Looking at pretty pictures!

It's rainy in town and coffee is now €2.70. (The rule is: you're only allowed to complain about price rises once; after that, it makes sense to fork out cheerily.) So go to a gallery. The great (dry, relatively inexpensive) joy of Dublin in the past few months has been the three top-class exhibitions in the National Gallery, the Hugh Lane and the Chester Beatty Library.

The National Gallery exhibition, now over, was Impressionist Interiors, thereby smoothly catering to the main cultural interests of the middle classes who go to this kind of thing: Impressionism and Interiors. Some of the paintings that were supposed to be there never made it (lost in the post). And it could just as easily been called Degas and Friends. But that is no complaint. My angle here is just to reproduce the experience of dawdling through the rooms and stopping and staring, and thinking, idly. I also want to help the middle classes who go to this kind of thing. Many of them look at the gobbets of prose to the right of the picture and move on as though it was a treasure hunt. Relieved to be in the world of moveable type (such as you might find in a newspaper), they don't know that the thing to do is have a look.


Right, this, by Degas, did not appear at the exhibition, but it's very similar to one that did. Same pose, same light. As my art history teacher said: "It's alright to enjoy this, she's there for the scopic... taking!" What's great about Degas' nudes is that he gets the essentials: bums and breasts. As the middle classes say in galleries: "Very modern, in that sense."

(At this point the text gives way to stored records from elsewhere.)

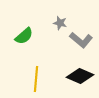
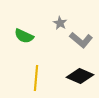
gray star: rotated 16 degrees clockwise
green semicircle: rotated 66 degrees clockwise
yellow line: moved 1 px up
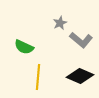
gray star: rotated 16 degrees clockwise
green semicircle: moved 11 px down
yellow line: moved 2 px right, 1 px up
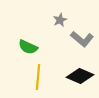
gray star: moved 3 px up
gray L-shape: moved 1 px right, 1 px up
green semicircle: moved 4 px right
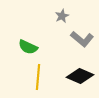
gray star: moved 2 px right, 4 px up
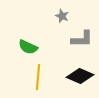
gray star: rotated 24 degrees counterclockwise
gray L-shape: rotated 40 degrees counterclockwise
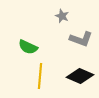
gray L-shape: moved 1 px left; rotated 20 degrees clockwise
yellow line: moved 2 px right, 1 px up
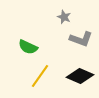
gray star: moved 2 px right, 1 px down
yellow line: rotated 30 degrees clockwise
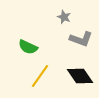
black diamond: rotated 32 degrees clockwise
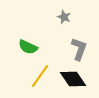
gray L-shape: moved 2 px left, 10 px down; rotated 90 degrees counterclockwise
black diamond: moved 7 px left, 3 px down
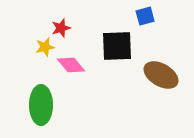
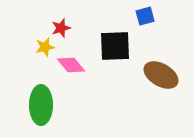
black square: moved 2 px left
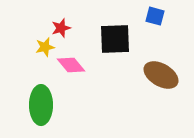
blue square: moved 10 px right; rotated 30 degrees clockwise
black square: moved 7 px up
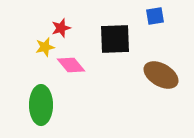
blue square: rotated 24 degrees counterclockwise
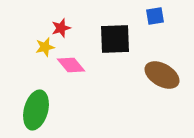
brown ellipse: moved 1 px right
green ellipse: moved 5 px left, 5 px down; rotated 15 degrees clockwise
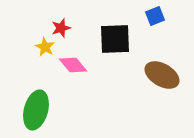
blue square: rotated 12 degrees counterclockwise
yellow star: rotated 30 degrees counterclockwise
pink diamond: moved 2 px right
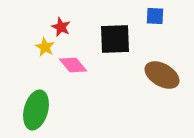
blue square: rotated 24 degrees clockwise
red star: moved 1 px up; rotated 30 degrees counterclockwise
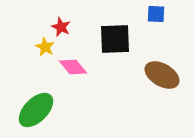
blue square: moved 1 px right, 2 px up
pink diamond: moved 2 px down
green ellipse: rotated 30 degrees clockwise
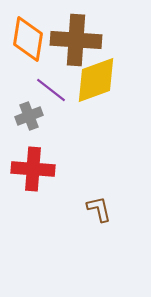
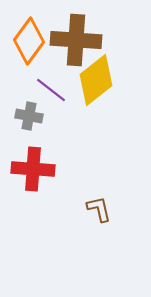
orange diamond: moved 1 px right, 2 px down; rotated 27 degrees clockwise
yellow diamond: rotated 18 degrees counterclockwise
gray cross: rotated 32 degrees clockwise
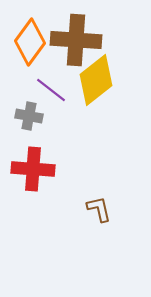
orange diamond: moved 1 px right, 1 px down
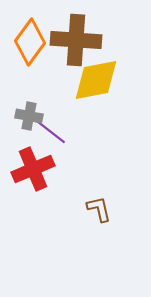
yellow diamond: rotated 27 degrees clockwise
purple line: moved 42 px down
red cross: rotated 27 degrees counterclockwise
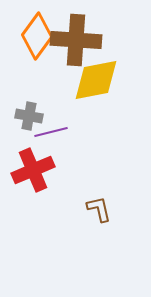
orange diamond: moved 7 px right, 6 px up
purple line: rotated 52 degrees counterclockwise
red cross: moved 1 px down
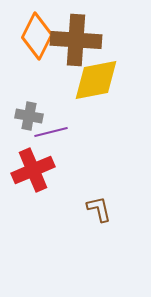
orange diamond: rotated 9 degrees counterclockwise
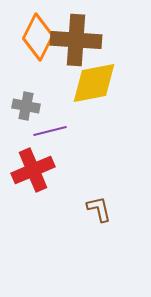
orange diamond: moved 1 px right, 1 px down
yellow diamond: moved 2 px left, 3 px down
gray cross: moved 3 px left, 10 px up
purple line: moved 1 px left, 1 px up
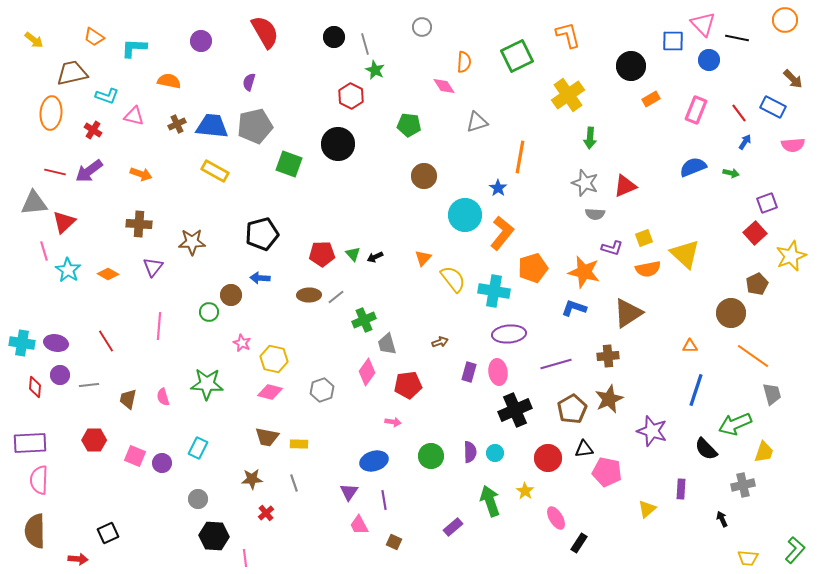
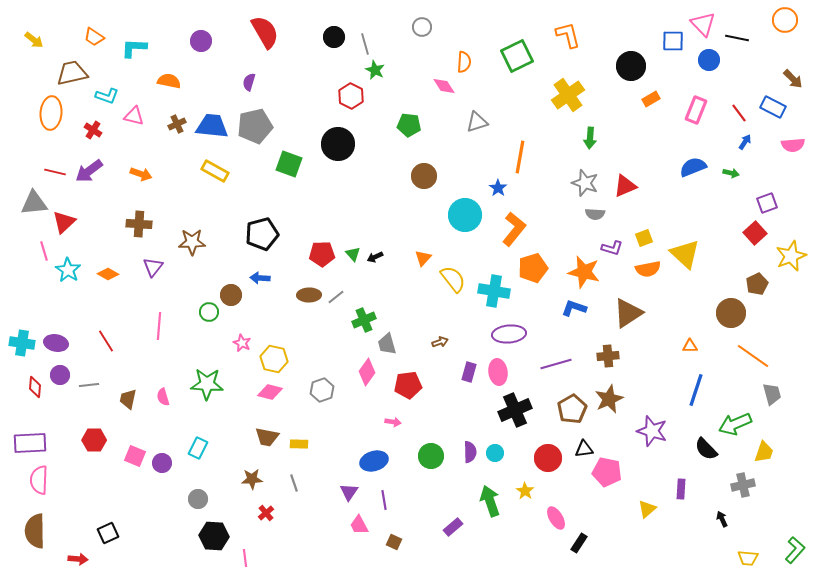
orange L-shape at (502, 233): moved 12 px right, 4 px up
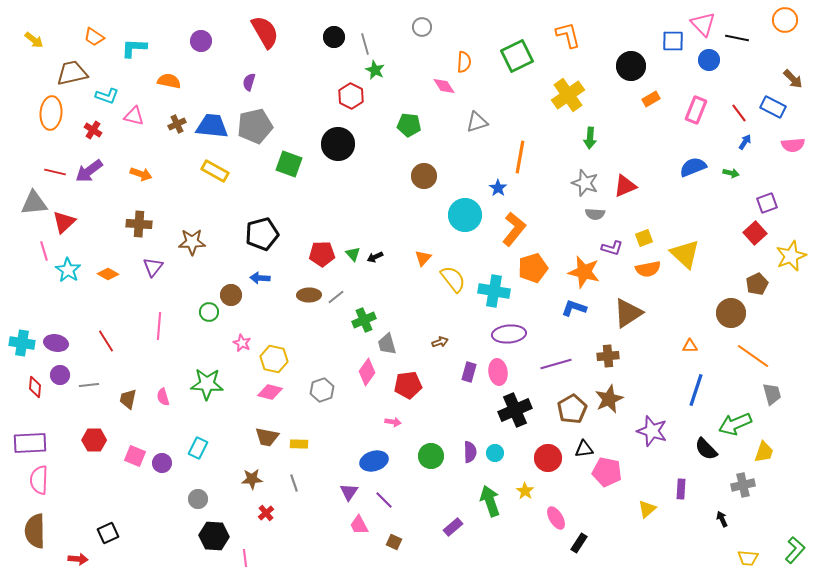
purple line at (384, 500): rotated 36 degrees counterclockwise
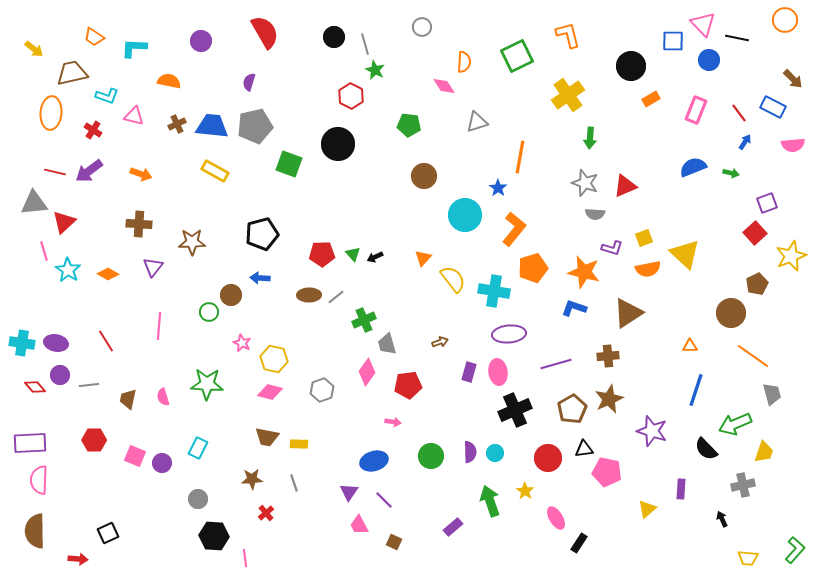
yellow arrow at (34, 40): moved 9 px down
red diamond at (35, 387): rotated 45 degrees counterclockwise
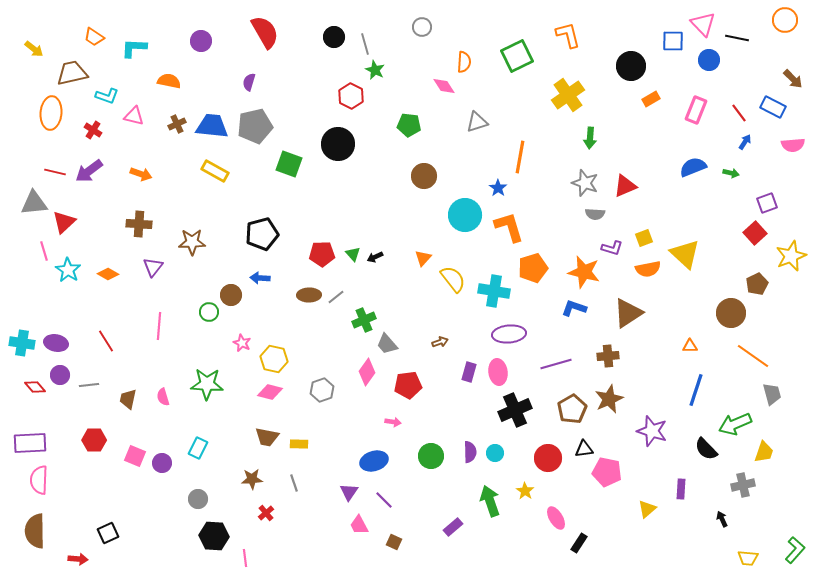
orange L-shape at (514, 229): moved 5 px left, 2 px up; rotated 56 degrees counterclockwise
gray trapezoid at (387, 344): rotated 25 degrees counterclockwise
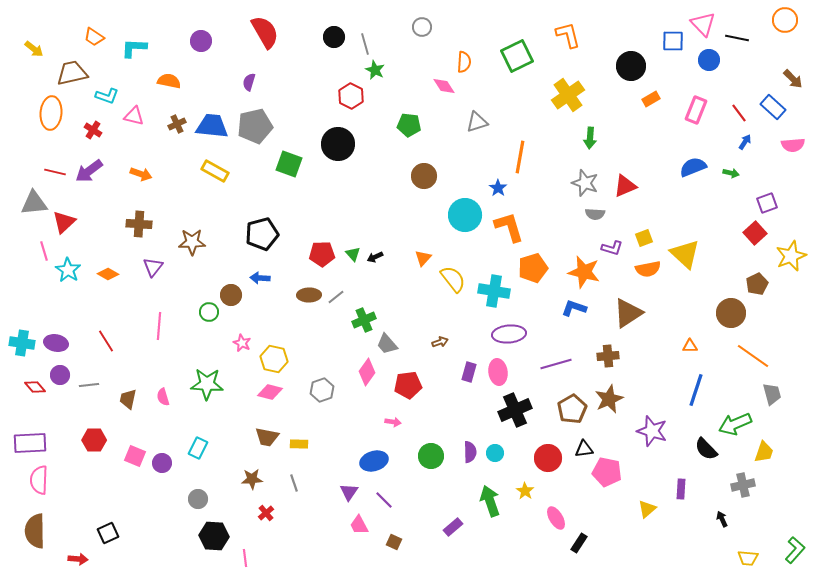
blue rectangle at (773, 107): rotated 15 degrees clockwise
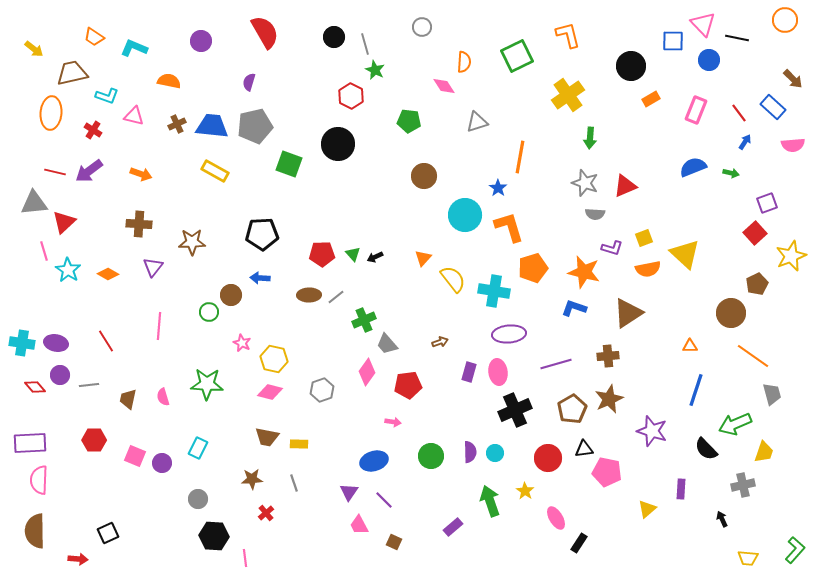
cyan L-shape at (134, 48): rotated 20 degrees clockwise
green pentagon at (409, 125): moved 4 px up
black pentagon at (262, 234): rotated 12 degrees clockwise
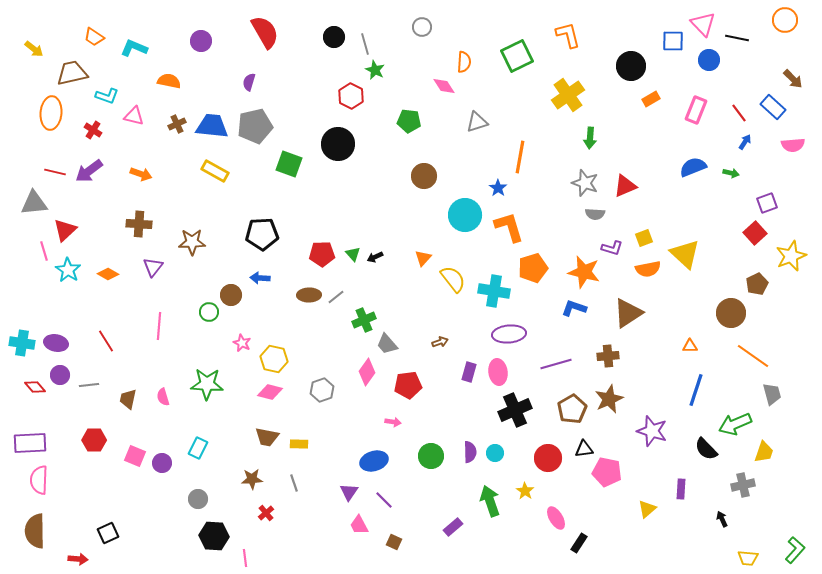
red triangle at (64, 222): moved 1 px right, 8 px down
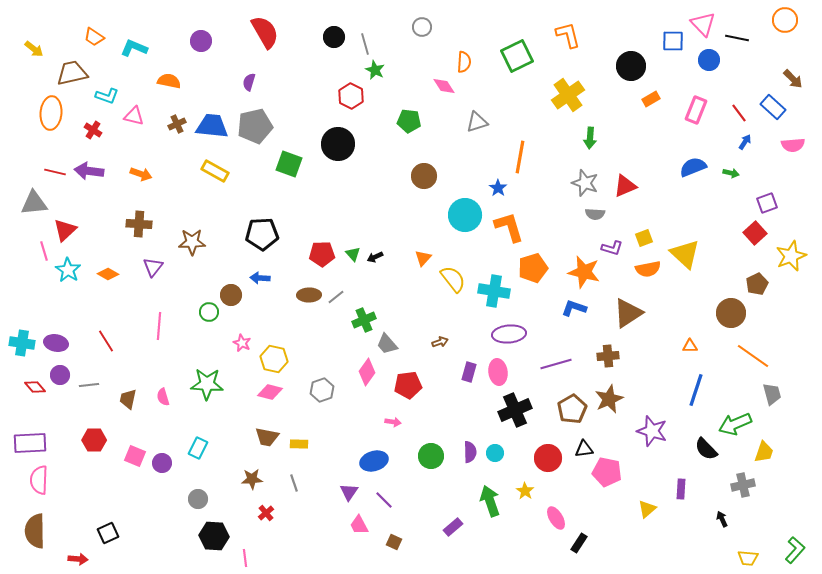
purple arrow at (89, 171): rotated 44 degrees clockwise
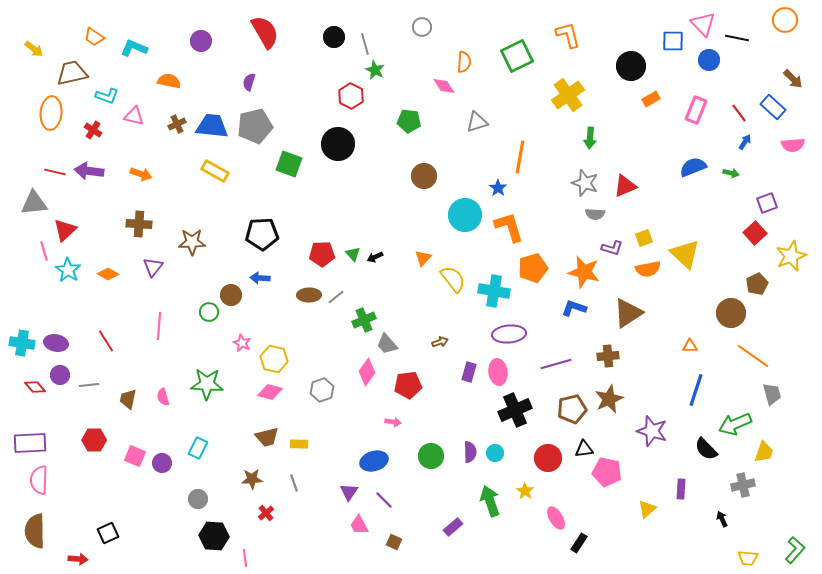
brown pentagon at (572, 409): rotated 16 degrees clockwise
brown trapezoid at (267, 437): rotated 25 degrees counterclockwise
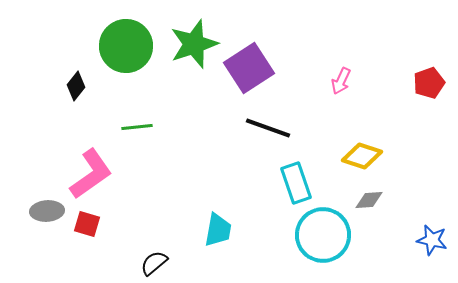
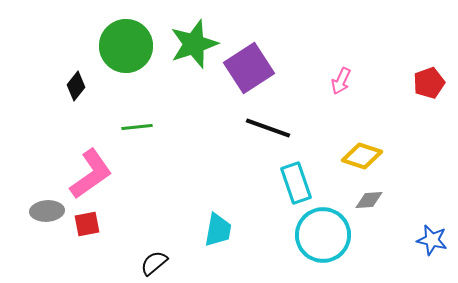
red square: rotated 28 degrees counterclockwise
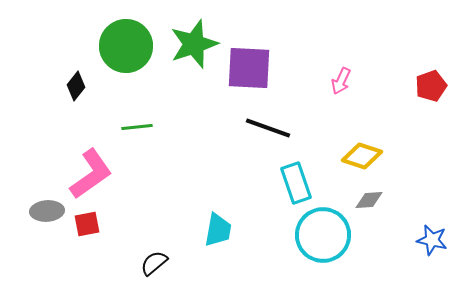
purple square: rotated 36 degrees clockwise
red pentagon: moved 2 px right, 3 px down
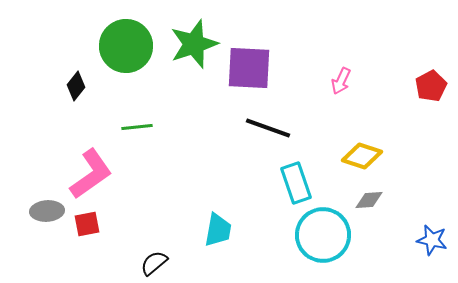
red pentagon: rotated 8 degrees counterclockwise
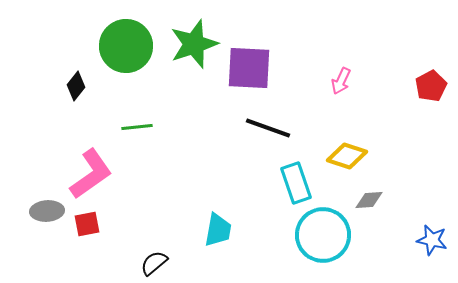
yellow diamond: moved 15 px left
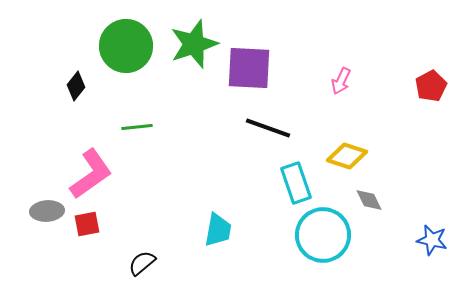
gray diamond: rotated 68 degrees clockwise
black semicircle: moved 12 px left
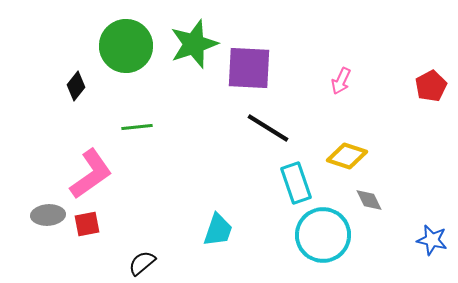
black line: rotated 12 degrees clockwise
gray ellipse: moved 1 px right, 4 px down
cyan trapezoid: rotated 9 degrees clockwise
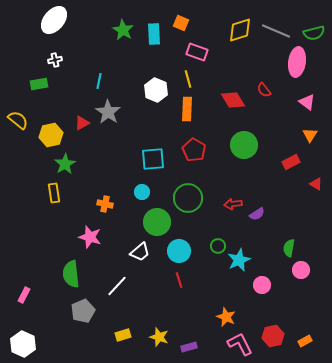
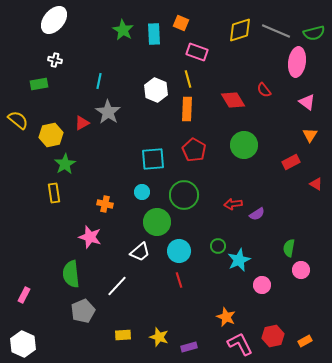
white cross at (55, 60): rotated 24 degrees clockwise
green circle at (188, 198): moved 4 px left, 3 px up
yellow rectangle at (123, 335): rotated 14 degrees clockwise
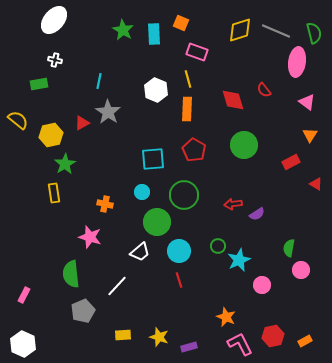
green semicircle at (314, 33): rotated 90 degrees counterclockwise
red diamond at (233, 100): rotated 15 degrees clockwise
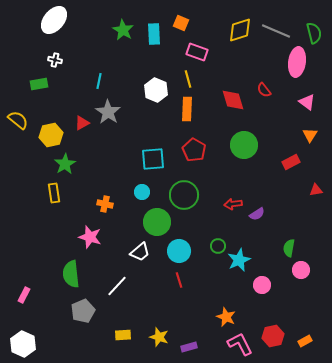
red triangle at (316, 184): moved 6 px down; rotated 40 degrees counterclockwise
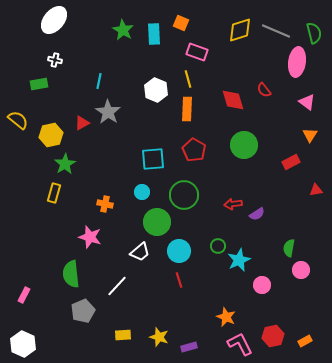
yellow rectangle at (54, 193): rotated 24 degrees clockwise
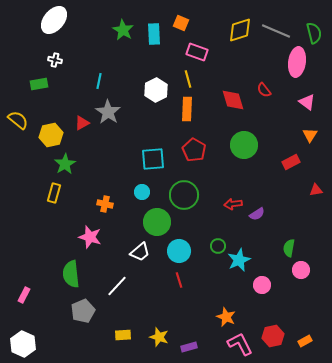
white hexagon at (156, 90): rotated 10 degrees clockwise
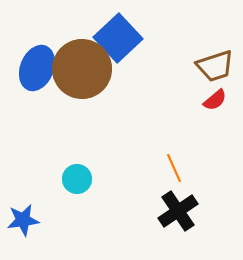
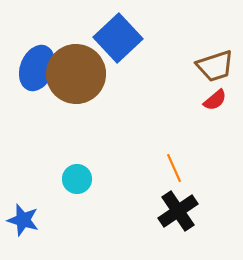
brown circle: moved 6 px left, 5 px down
blue star: rotated 24 degrees clockwise
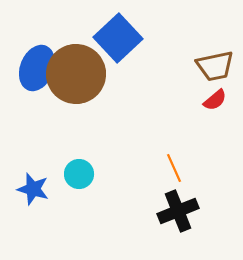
brown trapezoid: rotated 6 degrees clockwise
cyan circle: moved 2 px right, 5 px up
black cross: rotated 12 degrees clockwise
blue star: moved 10 px right, 31 px up
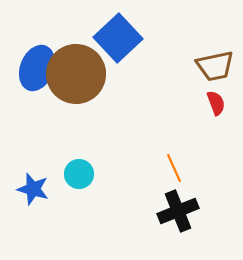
red semicircle: moved 1 px right, 3 px down; rotated 70 degrees counterclockwise
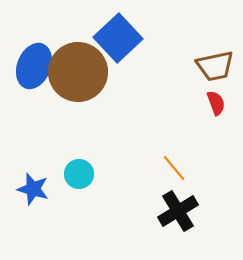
blue ellipse: moved 3 px left, 2 px up
brown circle: moved 2 px right, 2 px up
orange line: rotated 16 degrees counterclockwise
black cross: rotated 9 degrees counterclockwise
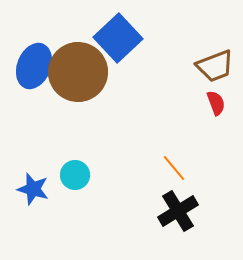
brown trapezoid: rotated 9 degrees counterclockwise
cyan circle: moved 4 px left, 1 px down
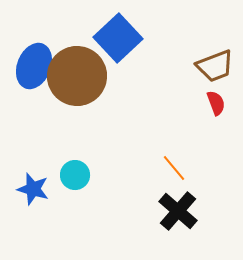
brown circle: moved 1 px left, 4 px down
black cross: rotated 18 degrees counterclockwise
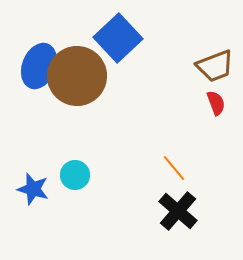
blue ellipse: moved 5 px right
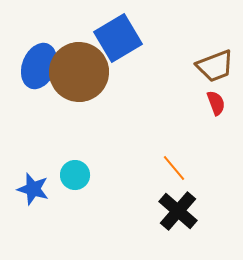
blue square: rotated 12 degrees clockwise
brown circle: moved 2 px right, 4 px up
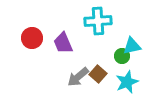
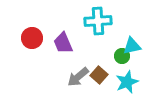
brown square: moved 1 px right, 1 px down
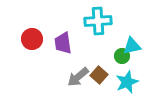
red circle: moved 1 px down
purple trapezoid: rotated 15 degrees clockwise
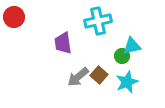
cyan cross: rotated 8 degrees counterclockwise
red circle: moved 18 px left, 22 px up
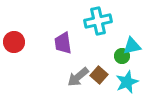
red circle: moved 25 px down
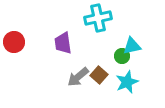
cyan cross: moved 3 px up
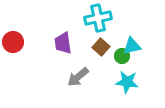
red circle: moved 1 px left
brown square: moved 2 px right, 28 px up
cyan star: rotated 30 degrees clockwise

This is Marxism! The maid carrying the basket and the well-off man are caught in the economic Real, therefore, they are painted in hard classicist colours. The well-dressed woman and her child can afford to be sentimenalised, therefore, they are painted in pleasure-giving Impressionist light. Don't be afraid, though, it is a beautiful picture.

Well, that's enough looking at pictures for today! Do go to the Hugh Lane show and the Chester Beatty show of Rembrandt prints. They're great.